The map phase runs every input concurrently by default — a 50-item list against a hosted provider will fire 50 simultaneous calls and likely trip rate limits. Set AdminOptions.MaxParallelism to cap how many map calls run at once; the rest queue and start as earlier ones finish:

var admin = new MapReduceAdmin<string>(
name: "InboxDigest",
llmClient: llm,
mapAgent: perEmail,
reduceAgent: digest,
options: new AdminOptions { MaxParallelism = 4 });

MaxParallelism = 0 (the default) means unlimited. The reduce phase is a single call and is unaffected.

Common pitfalls

  • Per-item cost. A 100-item map is 100+ LLM calls. Set AdminOptions.MaxBudgetUsd if you don't want unbounded spend.
  • Verbose logs. Map iterations are quiet by default (ShowMapProgress = false in LogicGridLoggerOptions); enable it only when you're debugging a specific run.
  • Reduce token blow-out. If the map outputs are large and the list is long, the reduce agent's input can exceed the model's context window. The next section shows the standard solution — hierarchical map-reduce.

Hierarchical map-reduce

When the reduce step would overflow the context window, run a second (or third) map-reduce on top of the first one's outputs. Each layer halves or quarters the data volume. The pattern is recursive and composes naturally because every admin's RunAsync returns a single string (or your typed output).

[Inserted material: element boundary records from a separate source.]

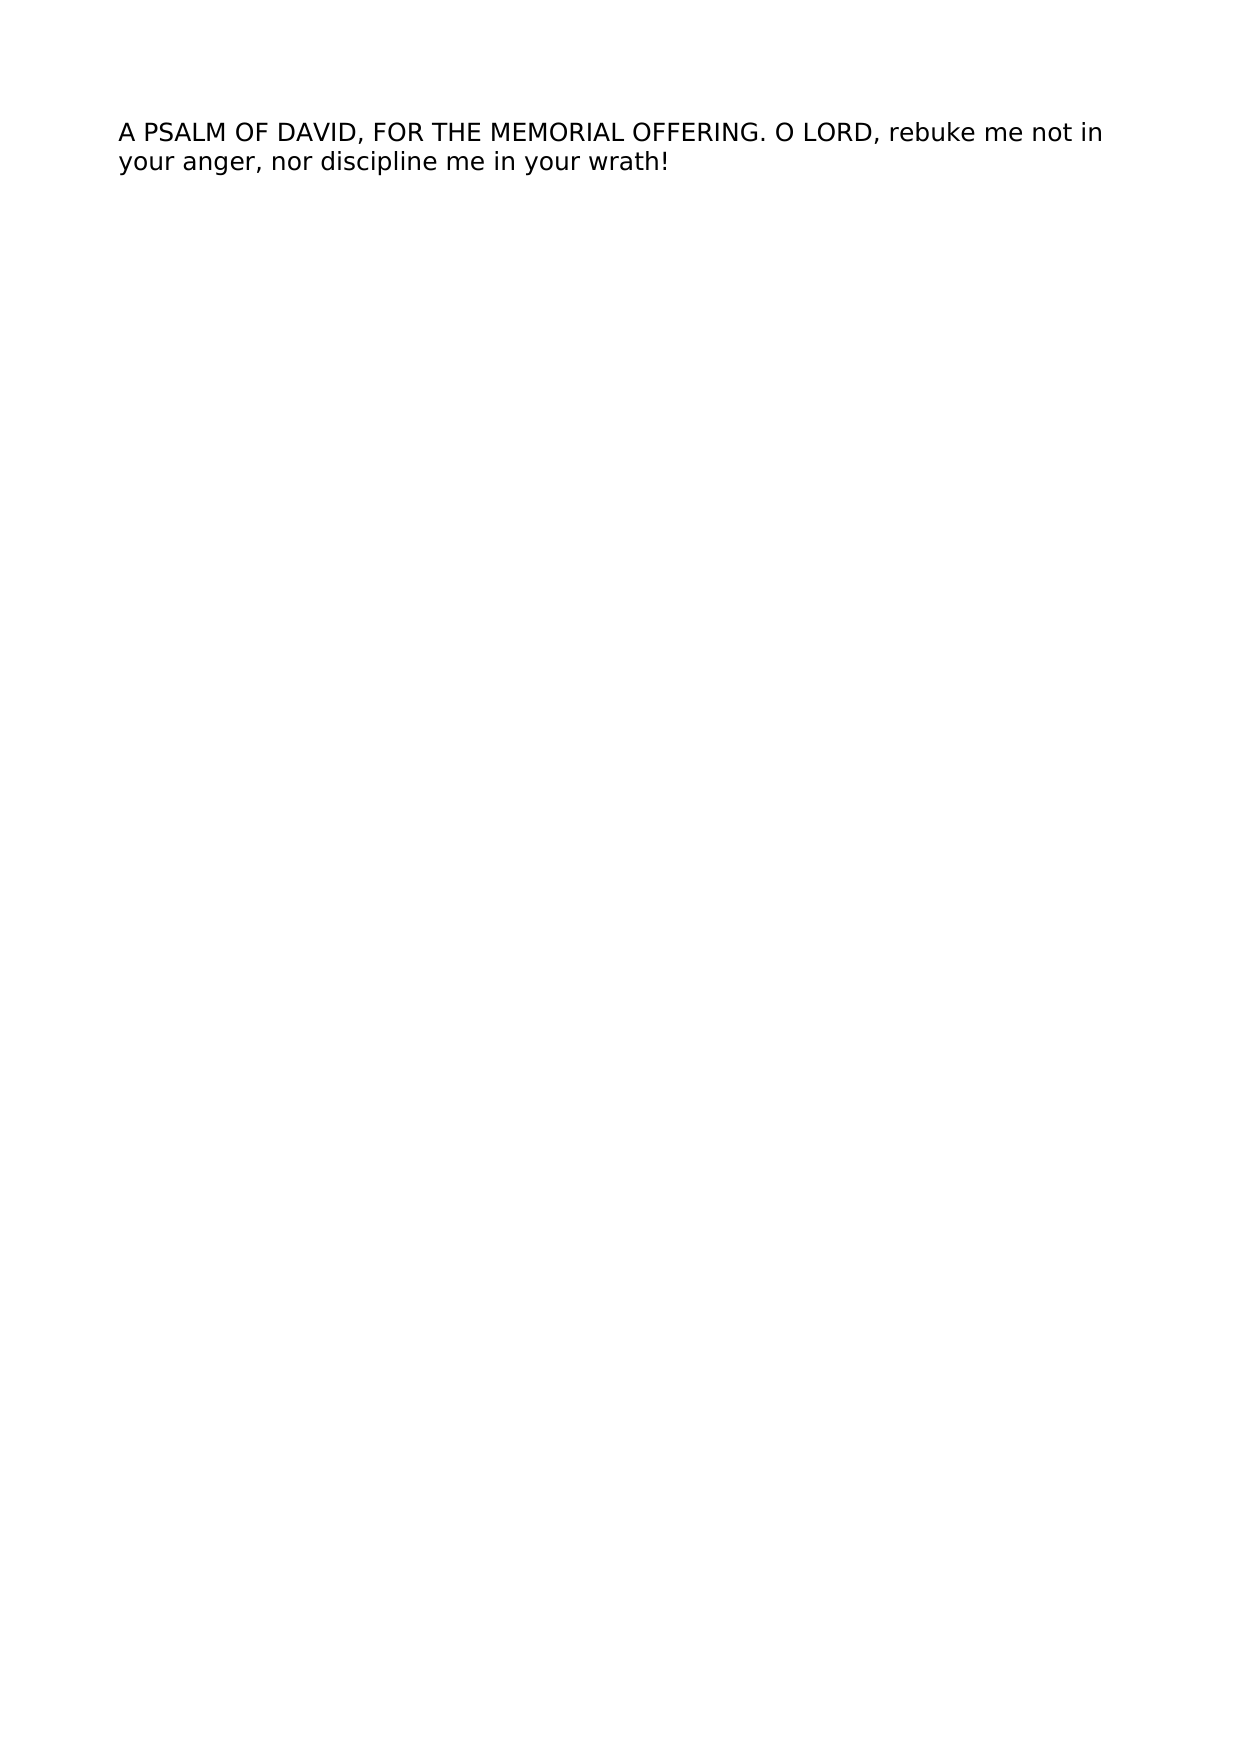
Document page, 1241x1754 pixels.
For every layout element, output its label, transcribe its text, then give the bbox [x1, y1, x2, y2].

text A PSALM OF DAVID, FOR THE MEMORIAL OFFERING. O LORD, rebuke me not in your anger, nor discipline me in your wrath! [118, 118, 1122, 176]
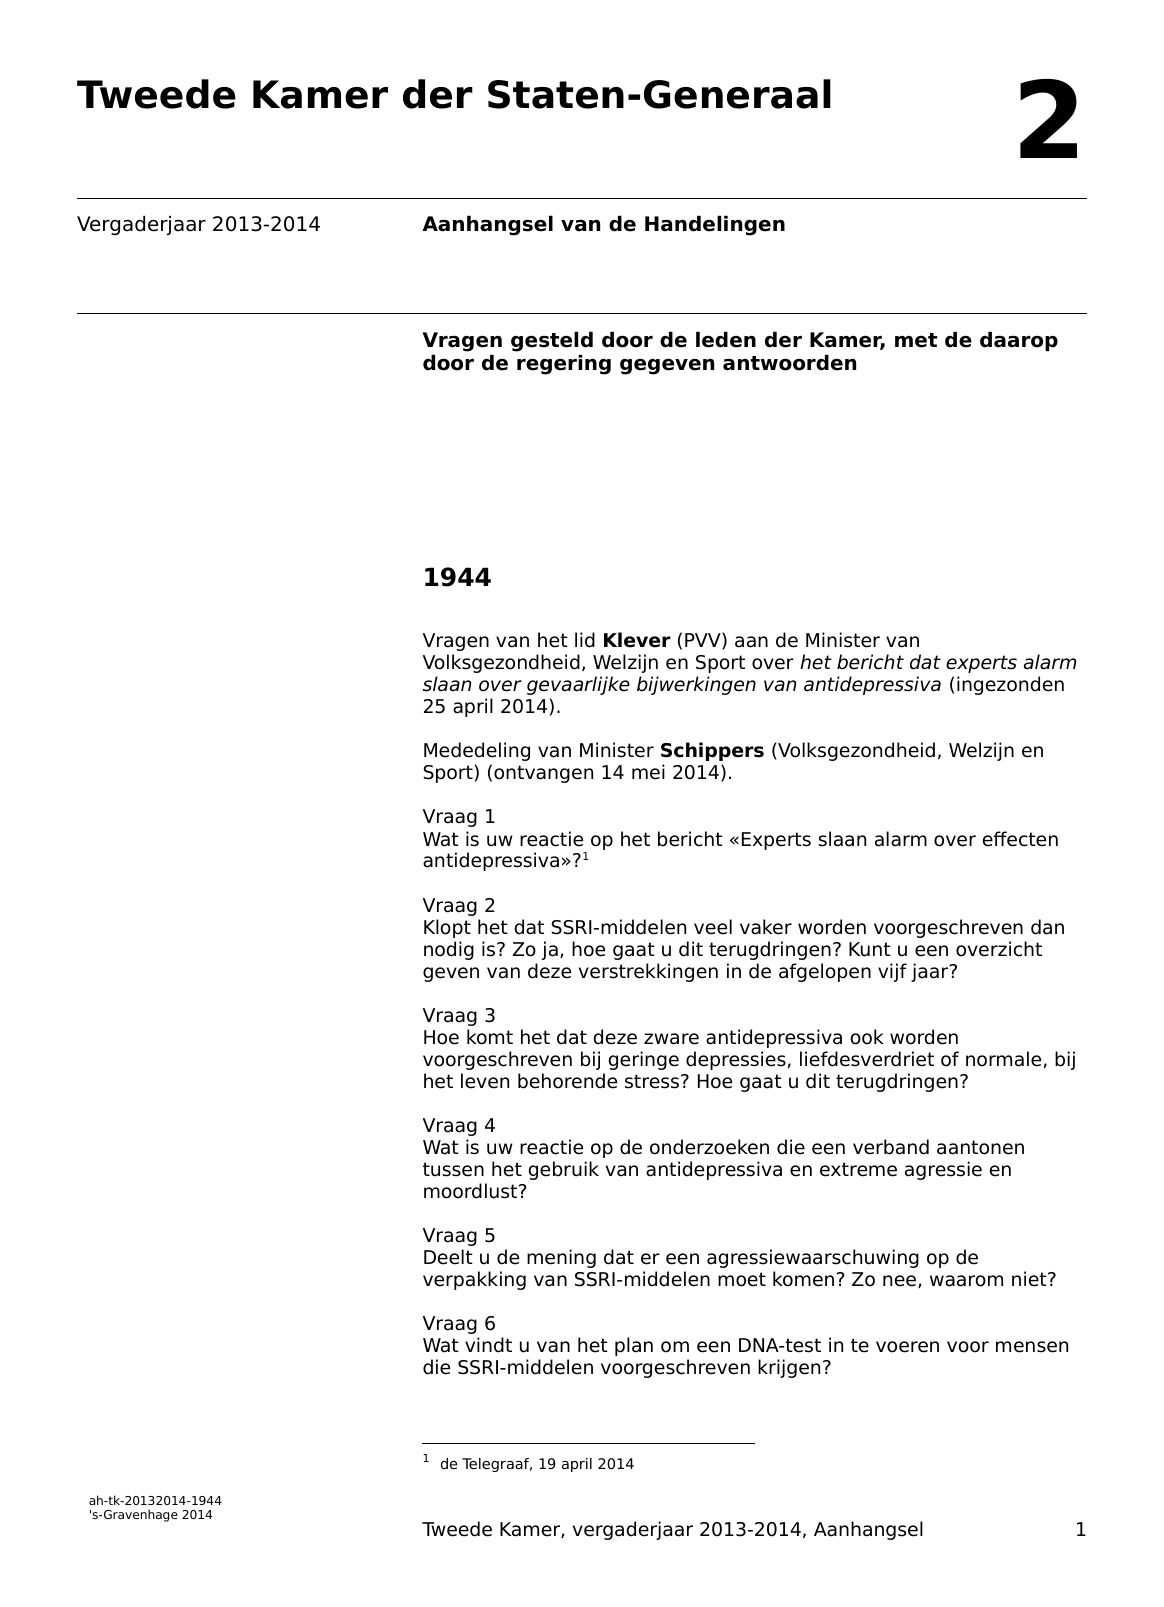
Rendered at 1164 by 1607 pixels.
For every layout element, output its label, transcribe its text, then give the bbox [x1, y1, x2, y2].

text Wat is uw reactie op de onderzoeken die een verband aantonen tussen het gebruik van antidepressiva en extreme agressie en moordlust? [422, 1137, 1087, 1203]
text 1944 [422, 563, 1087, 592]
text Vraag 3 [422, 1005, 1087, 1027]
table_header 2 [886, 59, 1087, 198]
text Vragen van het lid Klever (PVV) aan de Minister van Volksgezondheid, Welzijn en Sport over het bericht dat experts alarm slaan over gevaarlijke bijwerkingen van antidepressiva (ingezonden 25 april 2014). [422, 630, 1087, 718]
text Mededeling van Minister Schippers (Volksgezondheid, Welzijn en Sport) (ontvangen 14 mei 2014). [422, 740, 1087, 784]
text Vraag 5 [422, 1225, 1087, 1247]
text Vraag 4 [422, 1115, 1087, 1137]
text Vraag 2 [422, 894, 1087, 917]
text ah-tk-20132014-1944 [88, 1494, 323, 1508]
text de Telegraaf, 19 april 2014 [422, 1452, 1087, 1474]
table_cell Vragen gesteld door de leden der Kamer, met de daarop door de regering gegeven antwoorden [422, 314, 1087, 375]
text Wat vindt u van het plan om een DNA-test in te voeren voor mensen die SSRI-middelen voorgeschreven krijgen? [422, 1335, 1087, 1379]
table_cell Aanhangsel van de Handelingen [422, 199, 1087, 313]
text Deelt u de mening dat er een agressiewaarschuwing op de verpakking van SSRI-middelen moet komen? Zo nee, waarom niet? [422, 1247, 1087, 1291]
text Klopt het dat SSRI-middelen veel vaker worden voorgeschreven dan nodig is? Zo ja, hoe gaat u dit terugdringen? Kunt u een overzicht geven van deze verstrekkingen in de afgelopen vijf jaar? [422, 917, 1087, 982]
text Vraag 6 [422, 1313, 1087, 1335]
text Hoe komt het dat deze zware antidepressiva ook worden voorgeschreven bij geringe depressies, liefdesverdriet of normale, bij het leven behorende stress? Hoe gaat u dit terugdringen? [422, 1027, 1087, 1093]
text Wat is uw reactie op het bericht «Experts slaan alarm over effecten antidepressiva»? [422, 828, 1087, 872]
text 's-Gravenhage 2014 [88, 1508, 323, 1522]
table_header Tweede Kamer der Staten-Generaal [77, 59, 886, 198]
table_cell Vergaderjaar 2013-2014 [77, 199, 422, 313]
text Vraag 1 [422, 806, 1087, 828]
table_cell [77, 314, 422, 375]
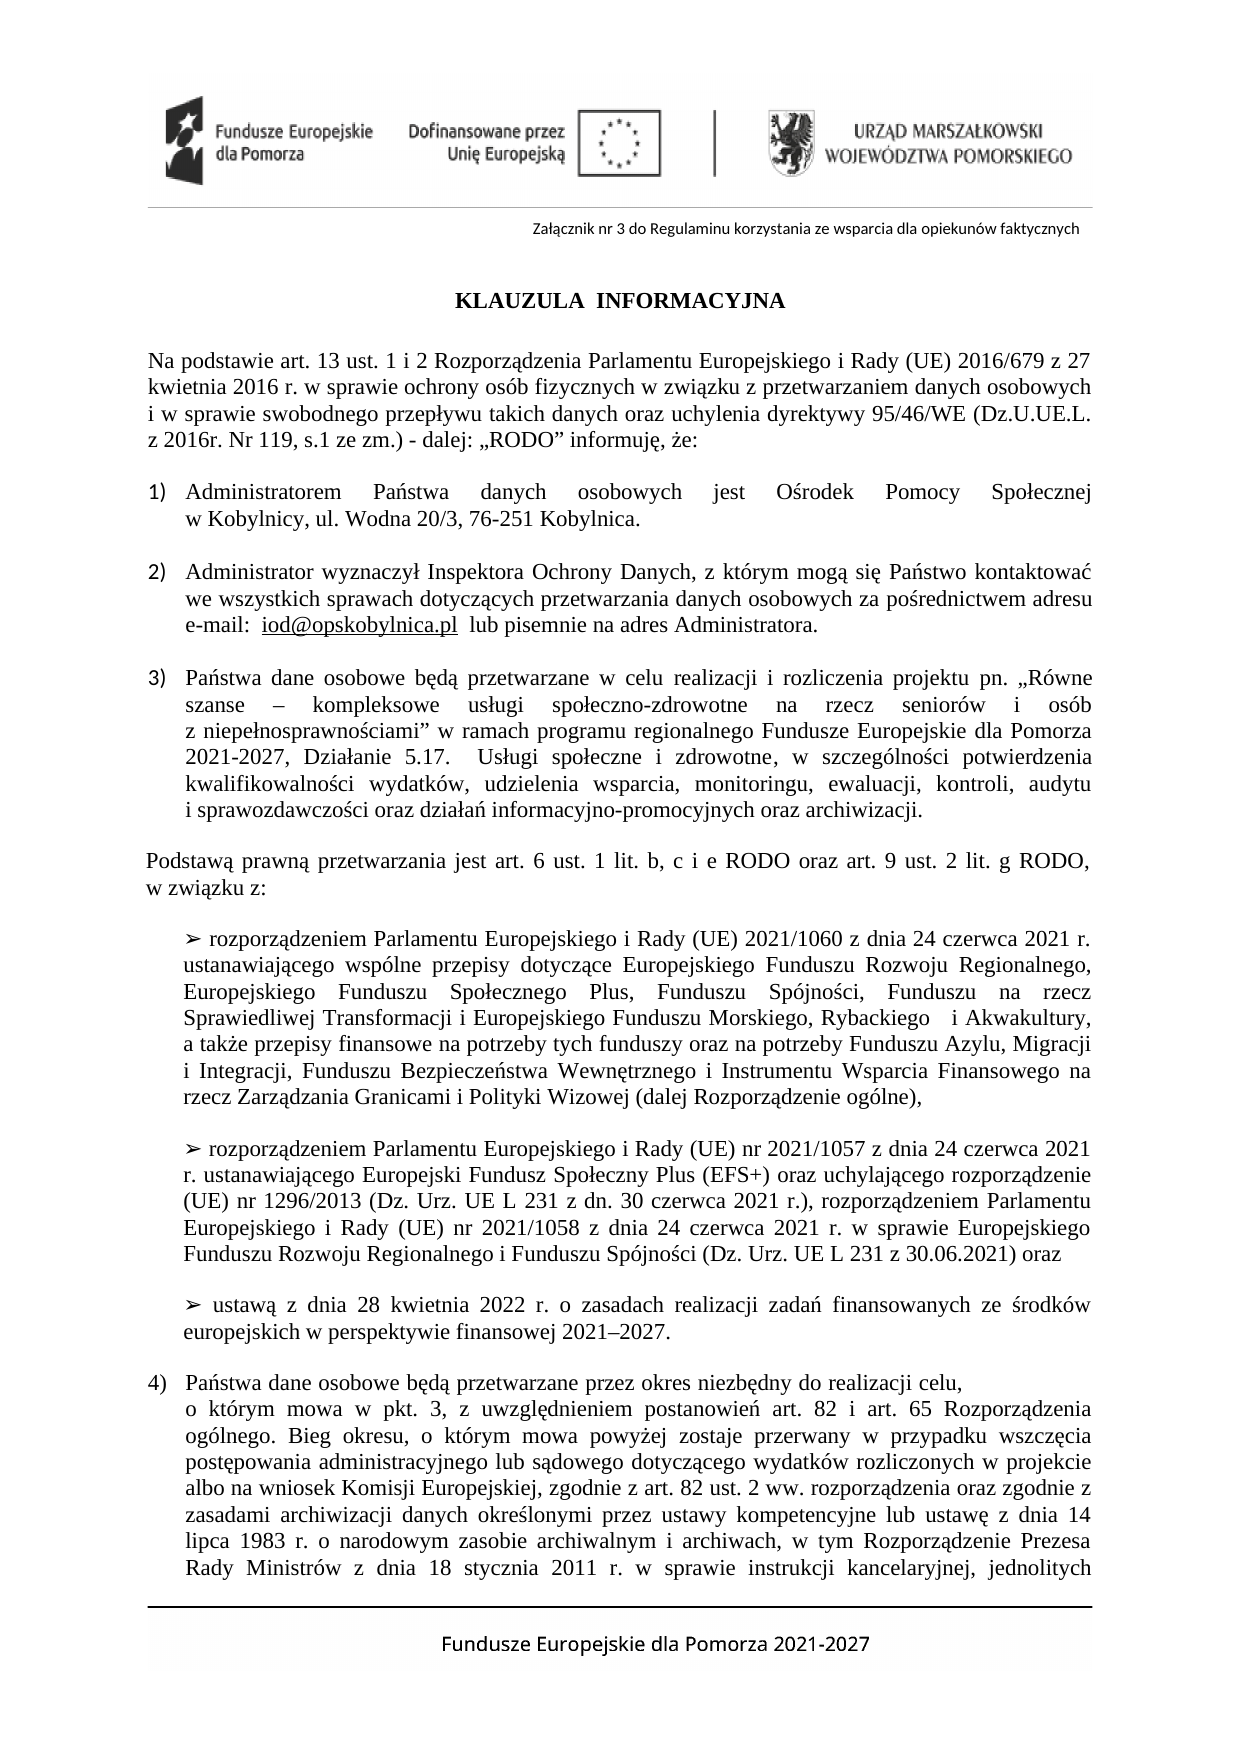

// Layer 1: batch the inputs into chunks, summarise each chunk
var batches = inputs
.Chunk(20) // .NET 6+: System.Linq
.Select(c => c.ToList() as IList<string>)
.ToList();

var layer1 = new MapReduceAdmin<string>(
name: "Layer1",
llmClient: llm,
mapAgent: perItem, // summarises one item
reduceAgent: batchSummariser); // summarises 20 items

var batchSummaries = new List<string>();
foreach (var batch in batches)
batchSummaries.Add(await layer1.RunAsync(batch));

// Layer 2: final reduction over the (now small) batch summaries
var layer2 = new MapReduceAdmin<string>(
name: "Layer2",
llmClient: llm,
mapAgent: passThrough, // identity-ish summariser
reduceAgent: finalDigest);

string digest = await layer2.RunAsync(batchSummaries);

For very large corpora, wrap the layer-1 admin inside an agent (or a custom admin) and chain layers programmatically until the volume fits the model's context window.